Aroma yang tiba-tiba terhirup hidung saya tersebut
membuat bulu kuduk saya berdiri. Dengan mulut yang terkunci rapat, serta
jantung yang berdetak tak karuan, saya tergopoh meninggalkan lokasi yang baru
saja saya lewati tersebut. Ya, Gunung Arjuna adalah salah satu gunung paling
mistis yang pernah saya daki.
_______
Saya yakin bahwa siapapun yang berada pada posisi saya
saat itu akan merasakan hal serupa; Ngeri dan kepingin lari. Lantas,
pertanyaannya adalah “mengapa?”. Tentu saja karena asosiasi yang tercipta
disana. Gabungan antara aroma kemenyan, image
Gunung Arjuna, serta informasi yang tertanam dalam kepala, membuat otak
saya mengirim sinyal-sinyal yang memaksa jantung saya berdegup lebih cepat.
Kemenyan dalam hal ini terasosiasikan dengan misteri, roh-roh halus, upacara
tua, situs angker, atau ritual-ritual seram lainnya.
Hal ini tidak terjadi begitu saja tentunya. Ada proses
budaya yang mempengaruhinya. Informasi yang kita dapatkan, entah dari media
masa atau cerita orang, mempengaruhi cara pandang kita terhadap sesuatu.
Kemenyan salah satu korbannya. Film-film horor Indonesia sangat rajin
mengkonstruksi suasan seram dengan kemenyan. Hal ini pada akhirnya membuat
saya, dan mungkin juga hampir kebanyakan orang menganggap bahwa kemenyan adalah
sesuatu yang lekat dengan misteri. Hal inilah yang membuat antusiasme kita dalam
mengeksplorasi kemenyan terhenti. Padahal, produk yang berasal dari getah pohon Styrax benzoin ini memiliki beragam manfaat dan merupakan salah satu
komoditas perdanganan yang cukup tua.
Kemenyan adalah aroma wewangian berbentuk
kristal yang digunakan dalam dupa dan parfum. Sejak ratusan tahun yang lalu, kemenyan
telah menjadi komoditas perdagangan global melalui jalur sutra. Kemenyan
menjadi salah satu komoditas primadona yang harganya setara atau bahkan lebih
mahal dari emas. Para pedagang memburu kemenyan karena permintaan yang tinggi.

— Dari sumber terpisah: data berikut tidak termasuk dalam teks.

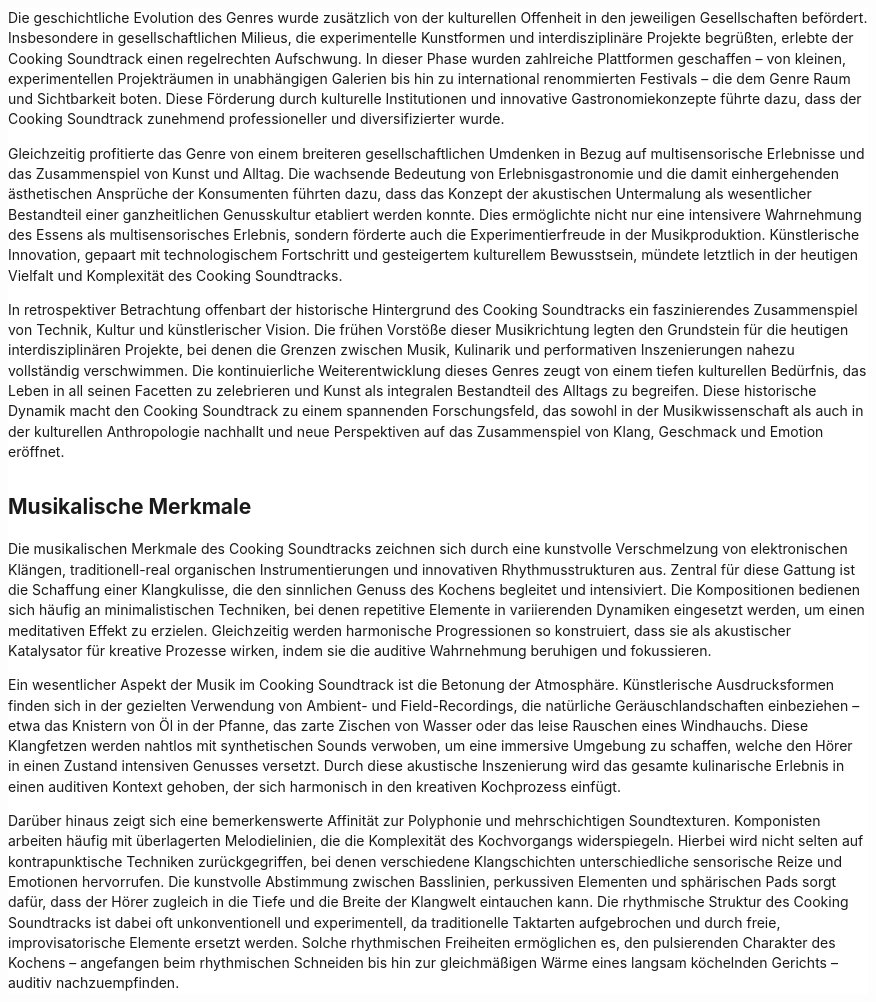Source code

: Die geschichtliche Evolution des Genres wurde zusätzlich von der kulturellen Offenheit in den jeweiligen Gesellschaften befördert. Insbesondere in gesellschaftlichen Milieus, die experimentelle Kunstformen und interdisziplinäre Projekte begrüßten, erlebte der Cooking Soundtrack einen regelrechten Aufschwung. In dieser Phase wurden zahlreiche Plattformen geschaffen – von kleinen, experimentellen Projekträumen in unabhängigen Galerien bis hin zu international renommierten Festivals – die dem Genre Raum und Sichtbarkeit boten. Diese Förderung durch kulturelle Institutionen und innovative Gastronomiekonzepte führte dazu, dass der Cooking Soundtrack zunehmend professioneller und diversifizierter wurde.  

Gleichzeitig profitierte das Genre von einem breiteren gesellschaftlichen Umdenken in Bezug auf multisensorische Erlebnisse und das Zusammenspiel von Kunst und Alltag. Die wachsende Bedeutung von Erlebnisgastronomie und die damit einhergehenden ästhetischen Ansprüche der Konsumenten führten dazu, dass das Konzept der akustischen Untermalung als wesentlicher Bestandteil einer ganzheitlichen Genusskultur etabliert werden konnte. Dies ermöglichte nicht nur eine intensivere Wahrnehmung des Essens als multisensorisches Erlebnis, sondern förderte auch die Experimentierfreude in der Musikproduktion. Künstlerische Innovation, gepaart mit technologischem Fortschritt und gesteigertem kulturellem Bewusstsein, mündete letztlich in der heutigen Vielfalt und Komplexität des Cooking Soundtracks.  

In retrospektiver Betrachtung offenbart der historische Hintergrund des Cooking Soundtracks ein faszinierendes Zusammenspiel von Technik, Kultur und künstlerischer Vision. Die frühen Vorstöße dieser Musikrichtung legten den Grundstein für die heutigen interdisziplinären Projekte, bei denen die Grenzen zwischen Musik, Kulinarik und performativen Inszenierungen nahezu vollständig verschwimmen. Die kontinuierliche Weiterentwicklung dieses Genres zeugt von einem tiefen kulturellen Bedürfnis, das Leben in all seinen Facetten zu zelebrieren und Kunst als integralen Bestandteil des Alltags zu begreifen. Diese historische Dynamik macht den Cooking Soundtrack zu einem spannenden Forschungsfeld, das sowohl in der Musikwissenschaft als auch in der kulturellen Anthropologie nachhallt und neue Perspektiven auf das Zusammenspiel von Klang, Geschmack und Emotion eröffnet.


## Musikalische Merkmale

Die musikalischen Merkmale des Cooking Soundtracks zeichnen sich durch eine kunstvolle Verschmelzung von elektronischen Klängen, traditionell-real organischen Instrumentierungen und innovativen Rhythmusstrukturen aus. Zentral für diese Gattung ist die Schaffung einer Klangkulisse, die den sinnlichen Genuss des Kochens begleitet und intensiviert. Die Kompositionen bedienen sich häufig an minimalistischen Techniken, bei denen repetitive Elemente in variierenden Dynamiken eingesetzt werden, um einen meditativen Effekt zu erzielen. Gleichzeitig werden harmonische Progressionen so konstruiert, dass sie als akustischer Katalysator für kreative Prozesse wirken, indem sie die auditive Wahrnehmung beruhigen und fokussieren.  

Ein wesentlicher Aspekt der Musik im Cooking Soundtrack ist die Betonung der Atmosphäre. Künstlerische Ausdrucksformen finden sich in der gezielten Verwendung von Ambient- und Field-Recordings, die natürliche Geräuschlandschaften einbeziehen – etwa das Knistern von Öl in der Pfanne, das zarte Zischen von Wasser oder das leise Rauschen eines Windhauchs. Diese Klangfetzen werden nahtlos mit synthetischen Sounds verwoben, um eine immersive Umgebung zu schaffen, welche den Hörer in einen Zustand intensiven Genusses versetzt. Durch diese akustische Inszenierung wird das gesamte kulinarische Erlebnis in einen auditiven Kontext gehoben, der sich harmonisch in den kreativen Kochprozess einfügt.

Darüber hinaus zeigt sich eine bemerkenswerte Affinität zur Polyphonie und mehrschichtigen Soundtexturen. Komponisten arbeiten häufig mit überlagerten Melodielinien, die die Komplexität des Kochvorgangs widerspiegeln. Hierbei wird nicht selten auf kontrapunktische Techniken zurückgegriffen, bei denen verschiedene Klangschichten unterschiedliche sensorische Reize und Emotionen hervorrufen. Die kunstvolle Abstimmung zwischen Basslinien, perkussiven Elementen und sphärischen Pads sorgt dafür, dass der Hörer zugleich in die Tiefe und die Breite der Klangwelt eintauchen kann. Die rhythmische Struktur des Cooking Soundtracks ist dabei oft unkonventionell und experimentell, da traditionelle Taktarten aufgebrochen und durch freie, improvisatorische Elemente ersetzt werden. Solche rhythmischen Freiheiten ermöglichen es, den pulsierenden Charakter des Kochens – angefangen beim rhythmischen Schneiden bis hin zur gleichmäßigen Wärme eines langsam köchelnden Gerichts – auditiv nachzuempfinden.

Para raja, bangsawan, dan pemuka agama menggunakan kemenyan untuk berbagai
keperluan, seperti pengharum ruangan, obat, campuran kosmetik, hingga keperluan
spiritual.
Sebuah catatan dari dinasti Sung (AD
960-1279) menyebutkan bahwa kemenyan, yang berasal dari Sumatra dan Kamboja, telah
diperdagangkan lebih dari 1000 tahun di Asia Tenggara. Catatan lain bahkan
menyebutkan bahwa perdagangan Kemenyan sudah berlangsung jauh sebelum itu.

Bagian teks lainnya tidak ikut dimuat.